Myanmar security forces cornered hundreds of young protesters overnight in Yangon and threatened to hunt them down door to door as the US and UN appealed for the police and army to allow them to leave, reports Reuters.
Thousands of people defied an overnight curfew to take to the streets of Myanmar’s main city in support of the youths trapped in Sanchaung district.
The army takeover and arrest of elected leader Aung San Suu Kyi has plunged Myanmar into chaos. So far, security forces are reported to have killed over 60 protesters and detained more than 1,800 since then.
In Sanchaung, police announced they would search houses for people from outside the district and would punish anyone caught hiding them.
The UN office in Myanmar as well as the US and British embassies appealed to security forces to allow protesters to leave without violence or arrest but there was no sign of them withdrawing.

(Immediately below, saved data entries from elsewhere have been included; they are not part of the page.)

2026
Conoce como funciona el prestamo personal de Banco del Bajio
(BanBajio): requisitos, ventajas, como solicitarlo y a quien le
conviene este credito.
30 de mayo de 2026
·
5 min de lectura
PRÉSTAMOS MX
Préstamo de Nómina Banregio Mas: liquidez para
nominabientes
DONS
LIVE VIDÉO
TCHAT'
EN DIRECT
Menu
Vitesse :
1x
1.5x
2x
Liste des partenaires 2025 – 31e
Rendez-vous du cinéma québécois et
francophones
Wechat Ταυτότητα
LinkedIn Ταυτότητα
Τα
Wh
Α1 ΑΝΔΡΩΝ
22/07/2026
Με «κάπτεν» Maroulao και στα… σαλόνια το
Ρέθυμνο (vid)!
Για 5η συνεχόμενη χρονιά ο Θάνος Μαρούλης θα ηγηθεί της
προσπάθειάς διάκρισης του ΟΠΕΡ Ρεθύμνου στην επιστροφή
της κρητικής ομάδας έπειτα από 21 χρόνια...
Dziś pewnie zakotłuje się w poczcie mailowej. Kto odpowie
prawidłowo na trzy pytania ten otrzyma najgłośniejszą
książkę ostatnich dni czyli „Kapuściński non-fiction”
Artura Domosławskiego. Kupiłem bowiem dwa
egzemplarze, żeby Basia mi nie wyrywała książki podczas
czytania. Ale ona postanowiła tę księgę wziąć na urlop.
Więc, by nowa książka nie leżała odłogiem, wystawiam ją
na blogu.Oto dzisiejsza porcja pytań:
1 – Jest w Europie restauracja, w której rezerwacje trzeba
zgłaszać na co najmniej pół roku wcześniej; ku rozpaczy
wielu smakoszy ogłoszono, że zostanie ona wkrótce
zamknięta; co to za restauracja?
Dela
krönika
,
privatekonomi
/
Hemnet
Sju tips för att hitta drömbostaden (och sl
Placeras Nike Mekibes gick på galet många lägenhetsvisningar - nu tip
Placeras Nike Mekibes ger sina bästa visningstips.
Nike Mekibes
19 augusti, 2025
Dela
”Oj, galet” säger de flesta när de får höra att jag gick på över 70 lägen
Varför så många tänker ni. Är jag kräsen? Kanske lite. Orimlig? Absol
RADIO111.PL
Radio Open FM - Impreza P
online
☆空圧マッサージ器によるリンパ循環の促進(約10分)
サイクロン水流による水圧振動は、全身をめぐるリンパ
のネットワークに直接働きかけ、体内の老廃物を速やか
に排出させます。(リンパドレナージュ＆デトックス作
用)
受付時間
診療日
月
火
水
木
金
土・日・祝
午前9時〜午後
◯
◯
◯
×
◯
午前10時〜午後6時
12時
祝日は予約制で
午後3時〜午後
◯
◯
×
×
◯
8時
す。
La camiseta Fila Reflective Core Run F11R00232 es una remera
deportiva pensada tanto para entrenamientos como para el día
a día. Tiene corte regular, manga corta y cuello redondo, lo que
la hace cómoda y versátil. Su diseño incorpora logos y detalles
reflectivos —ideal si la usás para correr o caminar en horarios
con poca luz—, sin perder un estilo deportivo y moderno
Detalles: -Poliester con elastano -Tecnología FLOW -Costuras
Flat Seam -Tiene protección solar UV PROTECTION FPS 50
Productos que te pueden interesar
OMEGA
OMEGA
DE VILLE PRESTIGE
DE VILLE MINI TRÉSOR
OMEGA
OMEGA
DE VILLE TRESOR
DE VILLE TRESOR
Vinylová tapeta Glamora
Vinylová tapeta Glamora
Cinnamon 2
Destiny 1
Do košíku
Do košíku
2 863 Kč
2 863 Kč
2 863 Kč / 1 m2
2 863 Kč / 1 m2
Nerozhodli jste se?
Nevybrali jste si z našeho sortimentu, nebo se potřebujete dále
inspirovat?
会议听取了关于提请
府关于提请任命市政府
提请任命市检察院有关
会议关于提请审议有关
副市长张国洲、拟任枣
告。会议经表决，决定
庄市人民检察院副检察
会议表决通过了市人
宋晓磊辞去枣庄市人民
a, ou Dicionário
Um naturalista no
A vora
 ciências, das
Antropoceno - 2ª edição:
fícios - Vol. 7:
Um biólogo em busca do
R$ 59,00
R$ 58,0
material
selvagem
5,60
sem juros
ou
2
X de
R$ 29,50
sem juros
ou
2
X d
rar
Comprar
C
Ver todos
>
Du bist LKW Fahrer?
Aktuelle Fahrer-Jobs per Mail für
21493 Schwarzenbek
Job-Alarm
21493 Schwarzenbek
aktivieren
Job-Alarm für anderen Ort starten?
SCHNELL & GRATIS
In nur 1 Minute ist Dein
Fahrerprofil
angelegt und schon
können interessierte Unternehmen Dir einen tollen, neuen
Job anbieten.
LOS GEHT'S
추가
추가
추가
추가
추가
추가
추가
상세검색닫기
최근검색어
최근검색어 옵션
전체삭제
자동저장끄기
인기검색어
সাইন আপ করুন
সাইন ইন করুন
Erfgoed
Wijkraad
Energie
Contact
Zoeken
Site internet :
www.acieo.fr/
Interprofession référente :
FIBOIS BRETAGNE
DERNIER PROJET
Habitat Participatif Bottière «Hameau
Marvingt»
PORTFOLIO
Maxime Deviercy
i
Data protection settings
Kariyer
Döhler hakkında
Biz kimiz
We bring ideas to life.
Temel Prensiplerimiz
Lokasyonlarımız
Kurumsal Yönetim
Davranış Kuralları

On Facebook, residents and the local news service posted that as of the early hours of Tuesday, 20 people had been arrested in Sanchaung after police searched houses.
Elsewhere in Yangon, thousands of people defied a curfew, chanting “Free the students in Sanchaung”, prompting security forces firing guns and throwing stun grenades to try to disperse them.
State television MRTV earlier said: “The government’s patience has run out and while trying to minimise casualties in stopping riots, most people seek complete stability and are calling for more effective measures against riots.”
Three protesters were killed in demonstrations in northern Myanmar and the Irrawaddy Delta on Monday, according to local media.
The military has brushed off condemnation of its actions, as it has in past periods of army rule when outbreaks of protest were bloodily repressed.
In a diplomatic blow to the junta, Myanmar’s ambassador to Britain followed its UN representative by calling on Monday for the release of Suu Kyi.
Britain, the US and other Western countries have imposed limited sanctions on the junta.
The European Union is preparing to widen its sanctions to target army-run businesses, according to diplomats and documents seen by Reuters.
Thailand’s state broadcaster PBS said areas have been set aside along the border with Myanmar to house any refugees fleeing the unrest.